15th August, 2023
In remembrance of their son and brother, Zackari Muhammed, the family of the late former Nigerian head of state, General Murtala Muhammed, has expressed profound discontent with the prosecution of murder trials in Nigeria
27-year-old Zackari Muhammed, a finance graduate of the University of Canterbury in Kent, met a tragic end in Abuja on August 13, 1993. He was fatally shot.
Dr. Aisha Muhammed-Oyebode made the family’s position known at the 30th anniversary of Zakari Muhammed’s untimely death, held in Lagos at the weekend.
Muhammed-Oyebode lamented that “Precisely three decades ago, the life of our cherished brother was cut short. Even though the perpetrators were positively identified, all efforts to prosecute the case failed during the preliminary investigation and arraignment phase.”
Recalling the distressing circumstances surrounding Zackari’s tragic demise, Muhammed-Oyebode criticised the case’s management, stating that, “the entire procedure was shrouded in confusion, and the ultimate conclusion was a glaring miscarriage of justice.”
She suggested that, “to put a stop to similar development in the future, a Legislation that protects the rights of victims, a law that reflects the spirit of our nation should be enacted for Nigerians.”
According to her, “the establishment of such a legal framework will guarantee comprehensive protection for victims throughout the complex corridors of the criminal justice system. As we observe this solemn anniversary, we beseech our federal legislators to champion the passage of laws based on the principles of victims’ rights.”
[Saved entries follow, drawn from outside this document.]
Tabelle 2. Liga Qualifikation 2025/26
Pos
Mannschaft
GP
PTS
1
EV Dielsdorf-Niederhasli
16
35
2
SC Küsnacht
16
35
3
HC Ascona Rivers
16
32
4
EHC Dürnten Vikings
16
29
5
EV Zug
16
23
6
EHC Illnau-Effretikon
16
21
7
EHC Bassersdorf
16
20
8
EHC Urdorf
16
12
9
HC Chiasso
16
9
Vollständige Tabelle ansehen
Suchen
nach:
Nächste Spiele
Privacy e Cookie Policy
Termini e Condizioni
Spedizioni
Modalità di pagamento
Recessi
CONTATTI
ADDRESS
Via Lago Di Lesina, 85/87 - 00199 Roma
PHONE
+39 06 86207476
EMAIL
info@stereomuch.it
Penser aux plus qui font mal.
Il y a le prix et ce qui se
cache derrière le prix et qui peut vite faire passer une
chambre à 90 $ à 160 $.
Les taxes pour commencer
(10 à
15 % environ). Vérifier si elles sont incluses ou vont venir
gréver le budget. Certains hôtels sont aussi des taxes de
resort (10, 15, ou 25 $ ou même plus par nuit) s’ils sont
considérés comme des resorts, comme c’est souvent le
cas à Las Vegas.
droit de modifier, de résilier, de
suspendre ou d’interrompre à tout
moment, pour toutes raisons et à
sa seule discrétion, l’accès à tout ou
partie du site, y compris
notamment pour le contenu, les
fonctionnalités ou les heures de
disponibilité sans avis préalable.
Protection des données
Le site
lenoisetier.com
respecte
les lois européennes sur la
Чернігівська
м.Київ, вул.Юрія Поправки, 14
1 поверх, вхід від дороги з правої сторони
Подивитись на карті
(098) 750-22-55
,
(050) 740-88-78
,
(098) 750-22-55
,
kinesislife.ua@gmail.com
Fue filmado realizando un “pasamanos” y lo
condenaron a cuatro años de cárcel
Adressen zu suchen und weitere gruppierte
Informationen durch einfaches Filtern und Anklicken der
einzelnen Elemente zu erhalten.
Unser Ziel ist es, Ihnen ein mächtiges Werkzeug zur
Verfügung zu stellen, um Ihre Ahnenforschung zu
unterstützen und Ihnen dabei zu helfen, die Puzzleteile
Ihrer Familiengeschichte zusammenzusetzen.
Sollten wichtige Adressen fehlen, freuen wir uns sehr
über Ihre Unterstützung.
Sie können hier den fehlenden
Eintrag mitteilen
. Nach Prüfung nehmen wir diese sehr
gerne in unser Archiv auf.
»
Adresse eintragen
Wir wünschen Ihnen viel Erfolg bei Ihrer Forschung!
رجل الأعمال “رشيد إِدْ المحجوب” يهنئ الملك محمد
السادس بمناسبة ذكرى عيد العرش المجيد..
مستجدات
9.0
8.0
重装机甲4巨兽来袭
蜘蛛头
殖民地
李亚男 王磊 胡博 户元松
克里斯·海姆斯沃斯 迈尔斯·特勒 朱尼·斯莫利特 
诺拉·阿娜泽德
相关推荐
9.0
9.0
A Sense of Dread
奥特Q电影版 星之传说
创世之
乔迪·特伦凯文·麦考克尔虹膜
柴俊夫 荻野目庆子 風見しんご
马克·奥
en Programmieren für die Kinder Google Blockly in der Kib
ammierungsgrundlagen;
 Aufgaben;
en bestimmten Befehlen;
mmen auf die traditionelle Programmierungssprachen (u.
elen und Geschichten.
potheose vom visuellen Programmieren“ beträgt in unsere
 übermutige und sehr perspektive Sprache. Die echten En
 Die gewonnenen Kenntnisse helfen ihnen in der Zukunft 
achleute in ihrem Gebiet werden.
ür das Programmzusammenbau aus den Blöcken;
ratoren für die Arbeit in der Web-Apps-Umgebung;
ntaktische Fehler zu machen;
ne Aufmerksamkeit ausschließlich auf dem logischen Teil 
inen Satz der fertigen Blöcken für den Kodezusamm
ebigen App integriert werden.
Muhammed-Oyebode emphasised that these legislative measures “will unequivocally secure the rights of victims across the spectrum of criminal cases. On a global scale, victims’ rights are recognised as an essential component of human rights.”
She noted that, “the United Nations adopted the Declaration of the Basic Principles of Justice for victims of crimes and abuse of power as early as 1985. The time has arrived for Nigeria to adopt a victim-centric legal paradigm.”
Muhammed-Oyebode, highlighting the repercussions of ignoring such legislation, emphasised that “in the absence of this essential legal framework, unresolved crimes will continue to proliferate, fostering an environment conducive to unlawful killings and impunity.
“In cases where lives are unjustly taken, such as in murder cases, the rights of not only the immediate victim but also the secondary victims must be strengthened by providing them with the legal means to pursue justice and ensuring a fair trial.”